4. Walking in the parks (Lumpini, Benchakiti & Benchasiri) :
Is a great way of uniting your spirit with the skies above and the lush greenery of Bangkok. People are very health-conscious and old and young alike take to the parks in the evenings. Hanging around a park is a fabulous way of stretching your mind’s corridors, as well as your body’s stiffening postures. It remains a favorite activity of mine.
5. Playing the Tourist :
visiting well-known monuments wasn’t us. We had already visited Bangkok many years ago and been there, done that. I wanted to drive around and look at those gulleys, and buildings that were remnants of Thailand’s past. Bangkok is a tourist’s delight, but my senses wanted to touch and grab the essence of the city- its heart. We drove around- and absorbed. It’s part of the process of homing in.
‘Home’ wherever one is, is a mental framework, which needs to be built with patience and care. I’ve come home, and when I’m allowed to travel, I shall still go Home in India.
©kamalininatesanAug2020
Beautifully written – I love how you embraced the joys of Bangkok, your open heart and willingness to stretch your mind’s corridors shine through in everything you do!
Thanks Jenny, what a wonderful comment, I’m touched. I’m glad it resonated too, since you’ve also made this your home, and appear to be as comfortable in this part of the world.

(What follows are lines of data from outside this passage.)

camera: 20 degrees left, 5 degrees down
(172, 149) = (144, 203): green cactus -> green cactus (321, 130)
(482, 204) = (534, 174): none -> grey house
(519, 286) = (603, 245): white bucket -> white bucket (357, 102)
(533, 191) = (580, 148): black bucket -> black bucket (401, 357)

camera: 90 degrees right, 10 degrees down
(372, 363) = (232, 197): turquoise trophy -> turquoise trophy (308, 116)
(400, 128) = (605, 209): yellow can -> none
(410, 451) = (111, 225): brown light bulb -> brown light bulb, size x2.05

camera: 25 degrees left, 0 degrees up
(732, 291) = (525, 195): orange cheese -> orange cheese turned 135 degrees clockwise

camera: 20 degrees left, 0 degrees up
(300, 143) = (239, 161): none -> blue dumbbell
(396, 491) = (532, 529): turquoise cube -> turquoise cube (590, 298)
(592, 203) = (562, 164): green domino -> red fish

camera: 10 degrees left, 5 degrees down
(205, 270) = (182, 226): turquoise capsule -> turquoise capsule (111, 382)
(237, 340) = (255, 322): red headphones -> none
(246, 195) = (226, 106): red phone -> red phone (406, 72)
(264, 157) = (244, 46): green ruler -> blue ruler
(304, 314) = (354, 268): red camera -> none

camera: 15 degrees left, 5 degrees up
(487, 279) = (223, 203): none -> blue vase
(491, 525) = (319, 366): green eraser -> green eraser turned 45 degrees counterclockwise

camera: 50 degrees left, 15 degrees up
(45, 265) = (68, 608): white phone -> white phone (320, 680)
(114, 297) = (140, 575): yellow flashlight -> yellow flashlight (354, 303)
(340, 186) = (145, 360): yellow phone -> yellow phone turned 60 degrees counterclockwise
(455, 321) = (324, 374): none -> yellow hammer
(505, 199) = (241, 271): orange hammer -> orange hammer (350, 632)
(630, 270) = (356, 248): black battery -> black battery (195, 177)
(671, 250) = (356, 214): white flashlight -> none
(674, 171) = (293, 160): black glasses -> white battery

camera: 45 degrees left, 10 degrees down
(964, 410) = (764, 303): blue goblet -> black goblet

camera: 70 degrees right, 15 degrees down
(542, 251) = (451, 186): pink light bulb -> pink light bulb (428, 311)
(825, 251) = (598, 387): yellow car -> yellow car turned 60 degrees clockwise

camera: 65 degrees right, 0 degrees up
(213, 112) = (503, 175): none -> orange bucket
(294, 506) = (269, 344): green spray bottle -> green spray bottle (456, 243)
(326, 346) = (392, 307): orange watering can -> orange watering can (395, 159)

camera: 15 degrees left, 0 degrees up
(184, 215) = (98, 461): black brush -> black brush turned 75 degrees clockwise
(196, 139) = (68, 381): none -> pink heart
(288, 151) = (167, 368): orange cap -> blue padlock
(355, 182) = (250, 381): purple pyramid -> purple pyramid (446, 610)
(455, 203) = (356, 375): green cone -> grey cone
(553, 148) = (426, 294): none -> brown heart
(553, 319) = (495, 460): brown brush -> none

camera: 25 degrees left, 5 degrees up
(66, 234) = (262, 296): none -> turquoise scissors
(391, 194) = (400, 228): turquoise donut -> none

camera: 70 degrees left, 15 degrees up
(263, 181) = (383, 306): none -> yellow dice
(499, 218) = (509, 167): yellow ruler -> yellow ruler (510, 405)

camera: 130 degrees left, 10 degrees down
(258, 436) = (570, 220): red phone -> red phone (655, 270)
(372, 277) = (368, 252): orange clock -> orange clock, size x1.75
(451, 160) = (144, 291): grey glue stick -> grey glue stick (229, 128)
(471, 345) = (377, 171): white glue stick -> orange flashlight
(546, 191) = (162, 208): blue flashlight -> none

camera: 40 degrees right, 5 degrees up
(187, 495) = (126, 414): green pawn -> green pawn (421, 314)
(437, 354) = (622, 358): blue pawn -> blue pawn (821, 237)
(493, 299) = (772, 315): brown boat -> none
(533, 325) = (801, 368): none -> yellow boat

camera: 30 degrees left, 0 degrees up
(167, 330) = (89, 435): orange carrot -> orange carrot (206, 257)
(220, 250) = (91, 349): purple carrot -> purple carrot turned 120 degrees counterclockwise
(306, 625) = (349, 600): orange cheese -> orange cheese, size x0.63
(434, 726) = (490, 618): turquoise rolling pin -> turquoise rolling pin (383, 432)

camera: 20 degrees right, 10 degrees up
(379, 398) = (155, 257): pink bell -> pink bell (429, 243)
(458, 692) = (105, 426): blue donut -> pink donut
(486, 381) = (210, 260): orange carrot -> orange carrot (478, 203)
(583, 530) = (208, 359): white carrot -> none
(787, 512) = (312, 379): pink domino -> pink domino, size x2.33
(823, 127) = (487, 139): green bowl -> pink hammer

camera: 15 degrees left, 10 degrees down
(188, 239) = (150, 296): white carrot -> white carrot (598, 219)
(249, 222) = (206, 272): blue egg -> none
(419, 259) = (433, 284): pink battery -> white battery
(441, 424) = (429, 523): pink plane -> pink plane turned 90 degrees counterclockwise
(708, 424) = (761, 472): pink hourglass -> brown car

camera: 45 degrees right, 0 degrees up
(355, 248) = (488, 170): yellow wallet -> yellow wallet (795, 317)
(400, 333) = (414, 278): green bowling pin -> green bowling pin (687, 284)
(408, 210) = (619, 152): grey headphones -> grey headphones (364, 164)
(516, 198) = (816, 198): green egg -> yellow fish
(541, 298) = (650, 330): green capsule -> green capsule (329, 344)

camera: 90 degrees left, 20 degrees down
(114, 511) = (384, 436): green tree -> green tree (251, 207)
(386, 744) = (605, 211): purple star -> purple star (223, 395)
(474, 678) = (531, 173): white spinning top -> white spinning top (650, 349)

Wow, I enjoyed reading your article about Bangkok. It’s either you love it or hate it. We ended up loving it and it’s been nearly twenty years since we moved here. Enjoy your time in Bangkok and keep traveling xx
Thanks for reading the Bangkok piece, and am delighted that you liked it. I wonder how long we will live here, but for as long as we do, I’m sure it’ll just get better and better. Much love
Kop kun (is that the right word for thanks in Thai?) Reena, for this wonderful read. I think to make yourself at home wherever you are is a not everyone’s cuppa tea. But, it definitely seems to be yours!
Hehe, yes, I do think I move with a clear intention of making my home wherever I must make it. It’s for my own sake that I try and acclimatise myself with whatever’s on offer. It’s usually palatable stuff, so can’t complain. Thanks for reading this Seema, and yes, KHop Khun Khaa, is the expression for thank you! You have to add Khaa, otherwise it ain’t polite enough!
It’s so resonated with me Kam
I did exactly the same When in London on a two year stint
However, I did not stop missing home and India
And I was not so generous as you in adopting this new city as my home
Ahah! Glad it resonated Sonia. It’s never easy adapting and adopting. Honestly, up until I feel at home, there is a sense of unease, therefore I push my boundaries. Thanks for reading dear.
I finally sat down to read your newsletter. Beautifully expressed how you adjusted to this new home and started liking it. Enjoy your stint there Kamalini. Making the best of what we have makes the transition smoother. I loved your phrase ” stretching the corridors of the mind”! Looking forward to your next Newsletter.
Thanks Surekha. I’m glad this particular essay has appealed to your sensibilities. I hope you’ve enjoyed the other pieces as well. I’m excited about this new venture of taking out a monthly newsletter which allows me to express ideas bursting the seams of my head and heart all at once. So happy to read your feedback.
I totally resonate with you Kamalini. Having moved 14 times in the last 26 years, I feel like I can make a home anywhere in the world! Wherever we have moved, I have always enjoyed exploring the city and it’s culture and made new friends who have stayed friends through the years. I often get asked if I felt home sick. Strangely, I have not. Infact I am grateful for the experience. And The best part is that it has given the kids a deep sense of appreciation for different peoples and cultures.
How wonderful to know someone like me, who gets it. Yes, I’ve stopped missing ‘home’ elsewhere: it’s here and now. Much like it has enriched your kids’ lives has it taught our kids too, the richness of the world, and appreciation of differing cultures, and that we are all, essentially, humans who choose to live life differently. Thanks for your comments and appreciation Reva. Have a good day!